Unlocking the appeal of the escape room

By Tracy Robinson

The teamwork required to work yourself through an ‘escape room’ is providing an alumnus with a growing business opportunity and a professor with a powerful training tool.

“Most people just want to come and have fun and they are buzzing when they leave,” said Shawn Nagy, BA’14 (Psychology), who along with Emily Lyons own Escape Canada on York Street. “But when I talk to teams about how they solved problems, it always comes down to someone on the team having a skill that others didn’t.”

Escape rooms are a physical adventure game where players are ‘locked’ in a room and must use elements in the room to solve a series of puzzles and ‘escape’ within a set time. For more than a decade, escape rooms have grown in popularity with players.

Nagy called escape rooms “a sensory experience of a perceived crisis” best solved with the combined skills of the people who are with you. Every escape room tells a story, an important part of the progress through the room and the enjoyment of solving puzzles.

Teamwork is essential, he stressed.

At Escape Canada, participants are given one hour to get through the storyline. There are generally 10-12 puzzles in a room and two-to-four steps in each puzzle. Solving puzzles can unlock doors, give you new puzzles and sometimes trigger surprise plot twists. Progress is monitored by game marshals via closed-circuit television and you are allowed to ask clues when you are stuck. Asking for clues may get you through the puzzle quicker, but the satisfaction of solving the puzzles usually means that you limit the number of clues that you request.
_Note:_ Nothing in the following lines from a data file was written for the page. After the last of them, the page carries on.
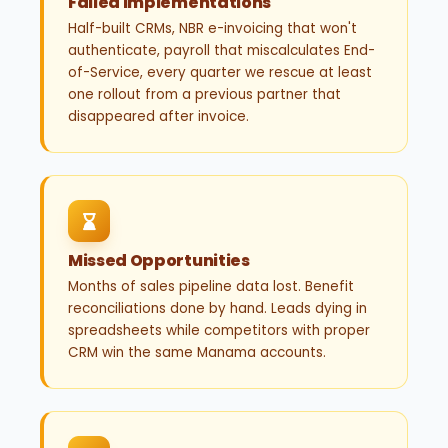
Failed Implementations
Half-built CRMs, NBR e-invoicing that won't
authenticate, payroll that miscalculates End-
of-Service, every quarter we rescue at least
one rollout from a previous partner that
disappeared after invoice.
Missed Opportunities
Months of sales pipeline data lost. Benefit
reconciliations done by hand. Leads dying in
spreadsheets while competitors with proper
CRM win the same Manama accounts.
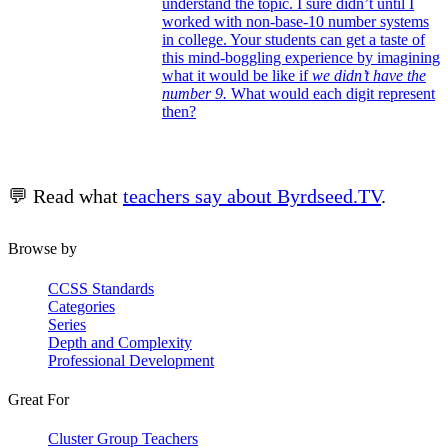
understand the topic. I sure didn’t until I
worked with non-base-10 number systems
in college. Your students can get a taste of
this mind-boggling experience by imagining
what it would be like if
we didn’t have the
number 9.
What would each digit represent
then?
💬 Read what
teachers say about Byrdseed.TV
.
Browse by
CCSS Standards
Categories
Series
Depth and Complexity
Professional Development
Great For
Cluster Group Teachers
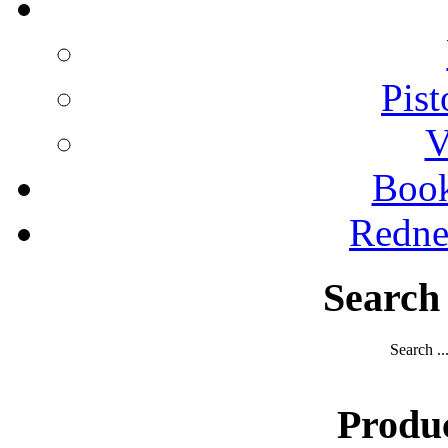
Pist
V
Boo
Redne
Search
Search ..
Produ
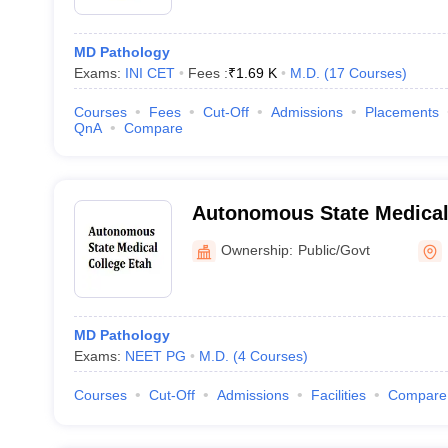
MD Pathology
Exams:
INI CET
Fees :
₹
1.69 K
M.D.
(
17
Courses
)
Courses
Fees
Cut-Off
Admissions
Placements
QnA
Compare
Autonomous State Medical
Ownership:
Public/Govt
MD Pathology
Exams:
NEET PG
M.D.
(
4
Courses
)
Courses
Cut-Off
Admissions
Facilities
Compare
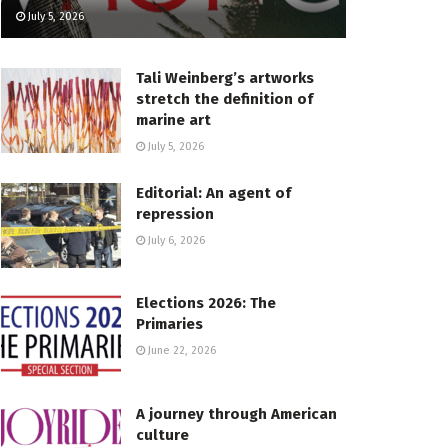
July 5, 2026
Tali Weinberg’s artworks
stretch the definition of
marine art
July 5, 2026
Editorial: An agent of
repression
July 6, 2026
Elections 2026: The
Primaries
June 22, 2026
A journey through American
culture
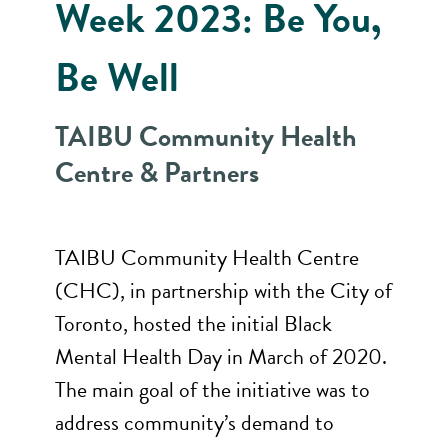
Week 2023: Be You,
Be Well
TAIBU Community Health
Centre & Partners
TAIBU Community Health Centre
(CHC), in partnership with the City of
Toronto, hosted the initial Black
Mental Health Day in March of 2020.
The main goal of the initiative was to
address community’s demand to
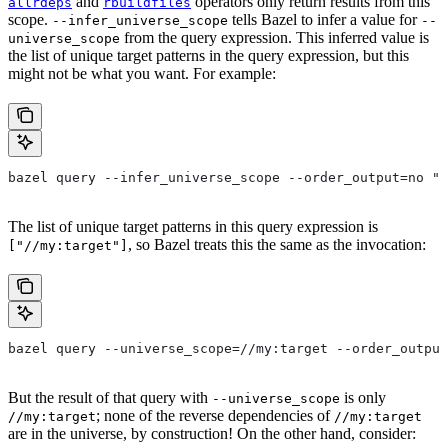
and
operators only return results from this
allrdeps
rbuildfiles
scope.
tells Bazel to infer a value for
--infer_universe_scope
--
from the query expression. This inferred value is
universe_scope
the list of unique target patterns in the query expression, but this
might not be what you want. For example:
bazel query --infer_universe_scope --order_output=no "a
The list of unique target patterns in this query expression is
, so Bazel treats this the same as the invocation:
["//my:target"]
bazel query --universe_scope=//my:target --order_output
But the result of that query with
is only
--universe_scope
; none of the reverse dependencies of
//my:target
//my:target
are in the universe, by construction! On the other hand, consider:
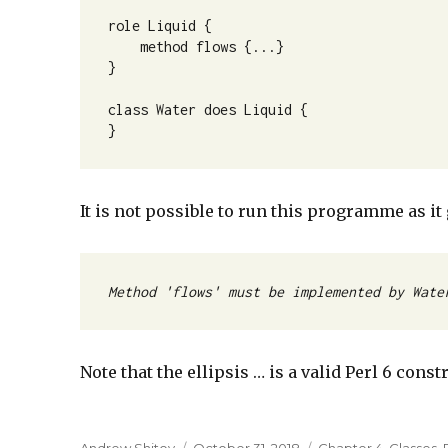
role Liquid {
For inspiration, there is a leader board with time records for each room in the Escape Canada lobby.

“In an age where so much of our entertainment is experienced with our eyes only via screens, the appeal of an escape room comes from the immersive experience,” said Keegan Guidolin, a third-year Medical student, who along with his team holds time records at several escape rooms in London and Toronto.

“Not only are you completely surrounded by the puzzle (a part of the puzzle itself), you have to physically interact with the puzzle. You have to touch it, crawl through it, inspect it, listen to it and in at least one case, taste it. Escape rooms engage all of our senses and couple an immersive experience with challenging puzzles, teamwork and a sense of urgency to give you the rush of adrenaline only experienced with time running out.”